Arriving in the Sossusvlei area signals the end of tarred road ends, and where cars that are not 4-wheel drive capable are required to park. You then board a shuttle that drives you to the Deadvlei area which is about 5 km away. Unfortunately for us, our trip came about during the country’s lockdown season, with borders having been closed to international tourists due to Covid-19, therefore no tourists were coming in.
In search of Deadvlei
We decided to take what was arguably the longest walk in our lives – a 5km trek from that point to catch a glimpse of Deadvlei. Since there seemed to be no shuttle in sight and our Toyota wasn’t equipped to tackle the terrain, we decided to carry on with our adventure by on foot. It was searing hot and at a point we thought we were lost. Walking against the wind with its speeds picking up and lots of sand to contend with, we walked for what seemed like an eternity, eventually taking off our shoes! After going over a dune favour located us. There she was, the Sossusvlei DeadVlei, which eerily means “dead marsh”.

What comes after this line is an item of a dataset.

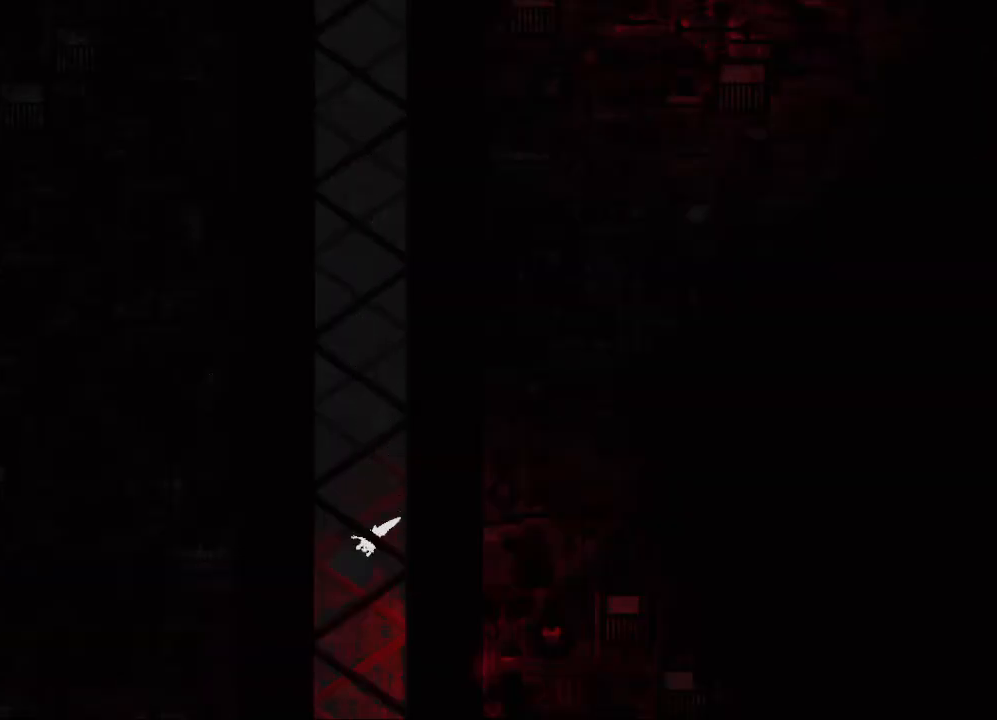
{"keys": ["down"], "mouse_move": "still", "events": []}
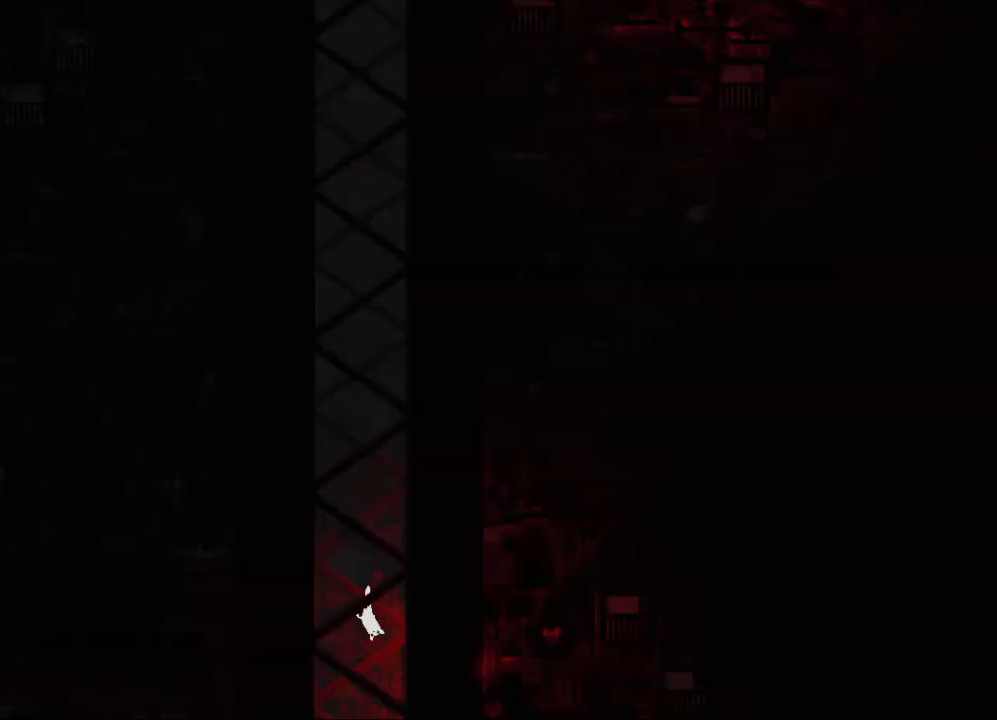
{"keys": ["down"], "mouse_move": "still", "events": []}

The marsh being described is now a dry white clay plan, contrasted by some of the highest fiery orange sand dunes. Deadvlei is a riveting display of nature’s ability to provide the best metaphors for life. There were trees that had withstood the harshest conditions possible, but instead of dying and breaking down, they stood tall, adapted to the conditions brought on by the drought of hundreds of years before the very moment we saw them. We stood there for a while, captivated by the beauty of the contrasting scenery before us, took more pictures and headed back to our car. Deadvlei was behind us, but we carried memories of that day we were sure would last a lifetime.
A day to remember
Namibia provides an evocative escape for vacationers who are truly looking for a break from their everyday routine, enveloping themselves in the warm welcome of nature’s arms. The deserts can be harsh with the high wind speeds and incredibly hot temperatures, but still beautiful in that few destinations can take you through a transcendent experience like that of savannah temperatures and vegetation, to a desert with rolling sand dunes that are near impossible to scale because of their heights – all this in a few hours between each other.
At this point in our journey, we hadn’t even made it to the coast. As we arrived at the lodge just in time for dinner, after a quick freshening up exercise, we sat down for yet another decadent 5 course meal. Finishing off the evening in light-hearted conversation, toasts to each other, to friendship and the future were made, glasses were raised, before retiring for some much-needed rest. Tomorrow would be another day with new opportunities for further exploration as we tackled more of Southern Namibia.